XML (eXtensible Markup Language) is a generic markup language designed by the World Wide Web Consortium (W3C) and is used in XML documents, a class of data objects that describe the behavior of algorithms through which they are processed. XML is an application profile and a limited form of SGML (Standard Generalized Markup Language).
The format of XML is in its most basic aspects the same as plain text, which makes XML readable for people. As the complexity increases, readability decreases and we depend on specialized applications for interpretation. This means that the possibilities for preserving XML over a longer period of time depend on the degree of complexity on the one hand and the availability of those specialized applications on the other.

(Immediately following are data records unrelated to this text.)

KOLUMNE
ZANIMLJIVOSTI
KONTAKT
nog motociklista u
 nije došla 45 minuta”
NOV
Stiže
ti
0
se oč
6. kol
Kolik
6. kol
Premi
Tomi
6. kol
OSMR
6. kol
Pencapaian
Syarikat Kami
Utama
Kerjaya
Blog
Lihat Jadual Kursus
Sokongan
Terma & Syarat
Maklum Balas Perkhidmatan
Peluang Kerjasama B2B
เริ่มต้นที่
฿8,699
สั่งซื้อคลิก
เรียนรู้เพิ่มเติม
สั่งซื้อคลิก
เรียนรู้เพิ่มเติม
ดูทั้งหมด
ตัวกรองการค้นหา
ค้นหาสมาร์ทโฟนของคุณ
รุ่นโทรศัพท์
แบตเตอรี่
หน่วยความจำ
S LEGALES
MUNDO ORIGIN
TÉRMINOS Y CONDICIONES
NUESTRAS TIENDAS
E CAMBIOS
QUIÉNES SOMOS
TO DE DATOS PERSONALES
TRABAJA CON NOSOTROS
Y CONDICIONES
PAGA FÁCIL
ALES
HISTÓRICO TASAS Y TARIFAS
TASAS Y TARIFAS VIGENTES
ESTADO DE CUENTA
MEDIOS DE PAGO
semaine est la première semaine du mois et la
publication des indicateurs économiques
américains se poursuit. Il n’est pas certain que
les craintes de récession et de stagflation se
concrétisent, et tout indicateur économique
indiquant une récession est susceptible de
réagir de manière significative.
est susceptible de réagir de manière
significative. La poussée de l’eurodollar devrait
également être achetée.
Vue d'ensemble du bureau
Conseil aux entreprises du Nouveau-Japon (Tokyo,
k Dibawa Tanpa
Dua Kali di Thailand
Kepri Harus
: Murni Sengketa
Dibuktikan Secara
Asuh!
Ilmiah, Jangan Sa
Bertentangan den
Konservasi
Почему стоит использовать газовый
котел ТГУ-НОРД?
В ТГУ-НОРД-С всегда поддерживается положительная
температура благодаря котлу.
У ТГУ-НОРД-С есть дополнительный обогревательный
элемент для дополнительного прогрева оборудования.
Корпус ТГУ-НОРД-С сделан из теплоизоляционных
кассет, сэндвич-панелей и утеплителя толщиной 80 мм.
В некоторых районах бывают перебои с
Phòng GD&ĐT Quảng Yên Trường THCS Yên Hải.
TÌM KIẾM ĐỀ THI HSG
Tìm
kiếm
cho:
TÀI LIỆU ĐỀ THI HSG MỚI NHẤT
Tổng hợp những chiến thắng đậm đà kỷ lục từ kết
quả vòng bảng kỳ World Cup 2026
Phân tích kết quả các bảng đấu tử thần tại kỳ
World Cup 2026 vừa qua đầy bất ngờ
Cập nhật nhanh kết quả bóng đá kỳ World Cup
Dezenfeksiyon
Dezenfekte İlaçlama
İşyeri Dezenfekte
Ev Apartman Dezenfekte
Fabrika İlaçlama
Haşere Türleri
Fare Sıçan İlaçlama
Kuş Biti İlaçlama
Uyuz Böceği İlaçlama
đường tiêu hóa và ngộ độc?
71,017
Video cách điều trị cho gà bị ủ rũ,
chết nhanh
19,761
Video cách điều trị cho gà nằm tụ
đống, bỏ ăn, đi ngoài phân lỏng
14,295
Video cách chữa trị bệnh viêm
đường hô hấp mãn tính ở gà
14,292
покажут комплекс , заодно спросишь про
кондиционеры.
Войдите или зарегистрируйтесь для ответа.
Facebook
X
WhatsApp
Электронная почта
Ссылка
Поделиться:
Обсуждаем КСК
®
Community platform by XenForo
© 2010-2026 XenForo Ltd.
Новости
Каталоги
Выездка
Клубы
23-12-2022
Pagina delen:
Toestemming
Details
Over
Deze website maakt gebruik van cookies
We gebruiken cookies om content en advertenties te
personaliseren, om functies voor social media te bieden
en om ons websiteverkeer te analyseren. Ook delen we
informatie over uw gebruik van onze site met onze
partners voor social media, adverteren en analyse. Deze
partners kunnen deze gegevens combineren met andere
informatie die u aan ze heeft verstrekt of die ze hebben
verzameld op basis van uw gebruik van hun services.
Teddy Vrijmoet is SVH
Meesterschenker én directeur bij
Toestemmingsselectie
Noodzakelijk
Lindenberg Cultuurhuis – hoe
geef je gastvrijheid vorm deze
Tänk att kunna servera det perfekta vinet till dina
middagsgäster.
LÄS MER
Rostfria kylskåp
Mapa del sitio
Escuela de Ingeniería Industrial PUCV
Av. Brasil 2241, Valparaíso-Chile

An XML document contains one or more elements within one root element. Each element consists of a start tag and an end tag or is an empty element. Between the start and end tag is the content of the element, which can consist of text and / or child elements. An element can contain a set of attributes that consist of a name and (text) value.
The structure of a valid XML document can be validated on syntax. An example of an online validator is the W3C Markup Validation Service: https://validator.w3.org/
Encoding of XML documents
The encoding of XML documents is indicated in the XML prologue, a declaration before the root element. If no prologue is present, then the encoding is assumed to be the default for XML documents: UTF-8.
The general media type, or mime type, for XML documents is application/xml, also known as text/xml. The usual extension is .xml.
XML has a wide variety of subtypes and specialized applications. Some of the most used:
– XHTML – Extensible Hyper Text Markup Language, a stricter version of html
– XSD – XML Schema Definition, a formal description of the elements in an XML document
– XSLT – XSL (eXtensible Stylesheet Language) Transformations, for transforming XML documents into other formats (in particular XML and HTML).
Specialized applications of XML include:
– RDF XML – Resource Description Framework (RDF) described in XML, according to RFC3870
– RSS XML – RSS (Realy Simple Syndication) a type of web feed
– WSDL XML – (Web Services Description Language) an XML-based language for describing web services
– GML – Geography Markup Language, a markup language for describing geographical features
– SVG – Scalable Vector Graphics, a markup language for images
Planning for Library of Congress Collections: https://www.loc.gov/preservation/digital/formats/fdd/fdd000075.shtml
XML is a preferred format for file type Markup Language.